Wilson was released in ’05 and was able to get a job at a graphics arts company. Then he was invited to his friend’s New Year’s Eve party. The police were patrolling the neighborhood because they heard gunshots in the area. They checked out the home because of the large crowd gathered there, said Wilson, who was charged with constructive possession of the firearm after police ran a criminal check on him. Wilson was sentenced to seven years, 11 months and did six-and-a-half.

“I was released in 2013, and soon as I was released I enrolled back in Roosevelt University and now I’ve completed my degree,” said Wilson, who graduated two weeks ago on May 10. Getting an education, he insists, was always important to him. Wilson said he was an honor student as a child before he turned to the streets. His family was also encouraging.

“My mother and my father always stressed education no matter what. They instilled that in me and I firmly believed in that,” Wilson recalled. “So no matter what, I was always big on education. So while I was incarcerated, I had the notion in my mind that I’m not just gone let this time be a waist. I’m gonna do something where I can take home and say ‘I accomplished something. I wasn’t just gonna sit and do idle time.'”

Wilson said he also wanted his degree from Roosevelt because of its support for social justice. He also credits faculty and staff there, like his professor Susan Katz, for helping him achieve his goal. The university is also touting his achievement. In a press release from the school, Katz, who teaches educational leadership, said Wilson can be an inspiration to others.

“This is someone who has turned his life around. He’s earnest and passionate about making a difference,” said Katz, who was also Wilson’s thesis advisor.He did his senior paper on “Gang Involvement Among Youth and the Result of Early Prevention.” While incarcerated this last time around, Wilson wrote a fictional novel, “Chi Life, My Life: Don’t Get It Twisted” about the street life based on stories he grew up around on the West Side–he said it’s not autobiographical. “I put a message to the book. That it’s not about glamorizing or glorifying gang members or drug dealers, but to show you what the end result will be– life in prison, death, or life-altering injury. I want them to know that this is what happens to these types of people,” he said.

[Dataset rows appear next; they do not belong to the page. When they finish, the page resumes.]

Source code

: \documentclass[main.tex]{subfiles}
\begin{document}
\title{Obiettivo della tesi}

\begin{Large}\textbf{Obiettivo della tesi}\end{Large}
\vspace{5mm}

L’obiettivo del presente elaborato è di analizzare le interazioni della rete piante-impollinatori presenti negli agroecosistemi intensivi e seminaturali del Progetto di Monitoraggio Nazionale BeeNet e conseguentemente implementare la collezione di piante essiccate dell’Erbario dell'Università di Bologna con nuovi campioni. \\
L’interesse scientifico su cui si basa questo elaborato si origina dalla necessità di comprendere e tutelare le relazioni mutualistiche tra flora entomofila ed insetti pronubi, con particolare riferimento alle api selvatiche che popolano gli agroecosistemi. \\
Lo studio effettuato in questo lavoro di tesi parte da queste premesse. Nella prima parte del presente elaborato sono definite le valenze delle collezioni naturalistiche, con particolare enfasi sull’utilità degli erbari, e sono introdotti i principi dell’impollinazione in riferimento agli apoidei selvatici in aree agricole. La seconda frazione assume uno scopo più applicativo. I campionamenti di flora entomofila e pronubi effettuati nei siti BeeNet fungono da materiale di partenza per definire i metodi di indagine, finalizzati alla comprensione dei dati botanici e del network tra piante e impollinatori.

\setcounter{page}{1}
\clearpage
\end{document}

Wilson’s currently a volunteer coach with Jehovah Jireh Outreach Ministry #1, a youth community organization based on the West Side. He and his wife have owned Exquisite Elegance, 419 South Boulevard, for a year now. The business, Wilson said, was actually given to them by a former associate of his wife, who’s a hair stylist. The couple also married last year but have known each other since childhood.
Wilson has a warning for youth or anyone headed toward street life.
“I tell them that from life experience, every time I did wrong, being in the gang, sold drugs; everything I did, the outcome for me was always prison. A long time in prison,” he said. “But for others around me, the outcome was different. Some died. Some was in prison for the rest of their life; never got out. Some been addicted to drugs for years, and some have been paralyzed, crippled. So the outcomes are never good. “There’s never a drug dealer or gang member that lives successfully, happily ever after doing the same things.”